- **What is needed**
Restate the lines word for word, from the first line of the records through the line containing "šetrné oholenie nôh". Leave out the pictures and anything after that line.

(Dataset entries)
▬▬▬

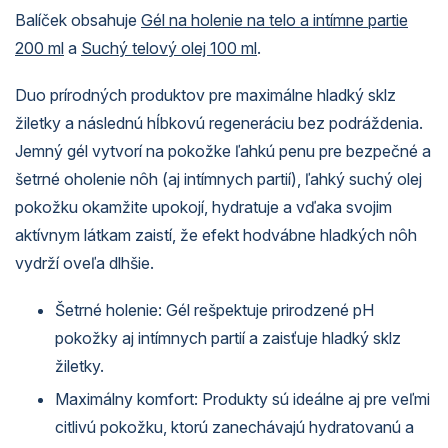
Balíček obsahuje
Gél na holenie na telo a intímne partie
200 ml
a
Suchý telový olej 100 ml
.
Duo prírodných produktov pre maximálne hladký sklz
žiletky a následnú hĺbkovú regeneráciu bez podráždenia.
Jemný gél vytvorí na pokožke ľahkú penu pre bezpečné a
šetrné oholenie nôh (aj intímnych partií), ľahký suchý olej
pokožku okamžite upokojí, hydratuje a vďaka svojim
aktívnym látkam zaistí, že efekt hodvábne hladkých nôh
vydrží oveľa dlhšie.
Šetrné holenie: Gél rešpektuje prirodzené pH
pokožky aj intímnych partií a zaisťuje hladký sklz
žiletky.
Maximálny komfort: Produkty sú ideálne aj pre veľmi
citlivú pokožku, ktorú zanechávajú hydratovanú a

▬▬▬

- **Completed exercise**
Balíček obsahuje
Gél na holenie na telo a intímne partie
200 ml
a
Suchý telový olej 100 ml
.
Duo prírodných produktov pre maximálne hladký sklz
žiletky a následnú hĺbkovú regeneráciu bez podráždenia.
Jemný gél vytvorí na pokožke ľahkú penu pre bezpečné a
šetrné oholenie nôh (aj intímnych partií), ľahký suchý olej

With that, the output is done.